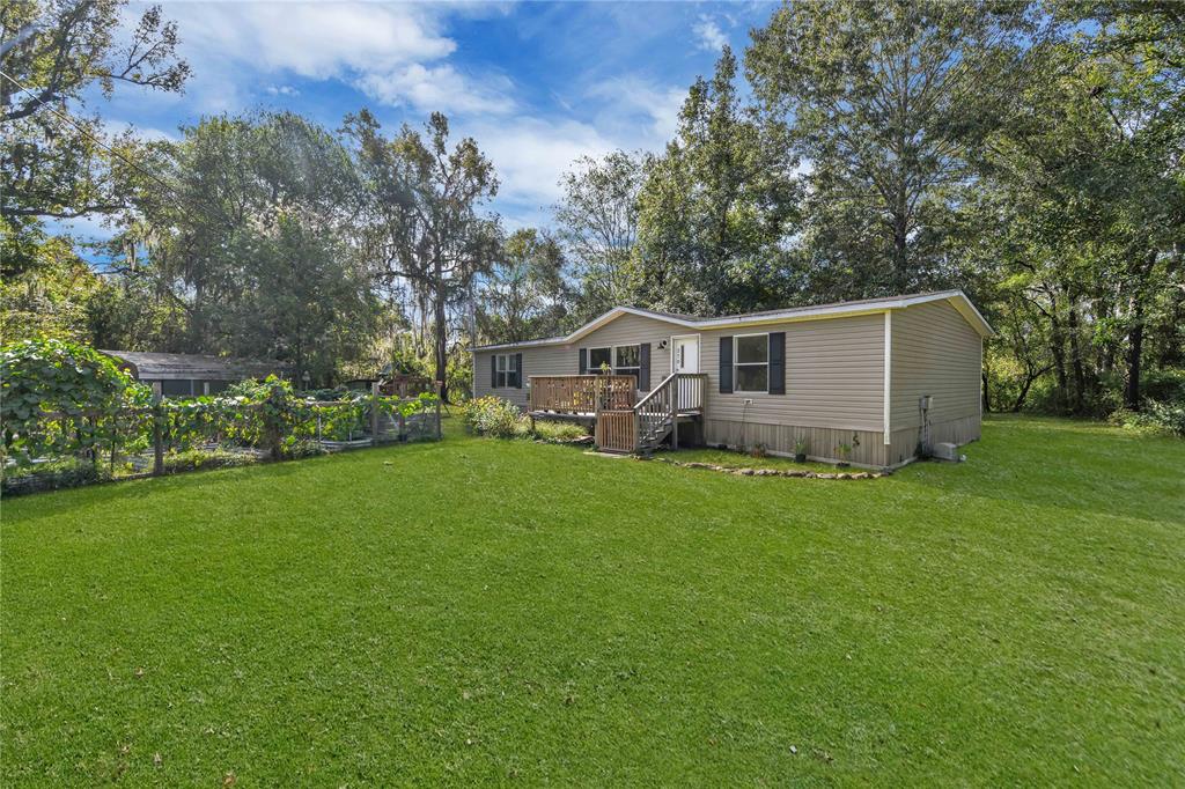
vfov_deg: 81.2
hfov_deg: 104.3
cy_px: 394
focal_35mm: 14
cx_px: 592
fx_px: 461
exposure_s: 1/250
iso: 100
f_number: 8
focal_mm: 14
════════════════════
*Directive*: Retype the line containing "hfov_deg: 104.3" and all the lines after it, ending with the final line of the material, exactly.

*Completed exercise*:
hfov_deg: 104.3
cy_px: 394
focal_35mm: 14
cx_px: 592
fx_px: 461
exposure_s: 1/250
iso: 100
f_number: 8
focal_mm: 14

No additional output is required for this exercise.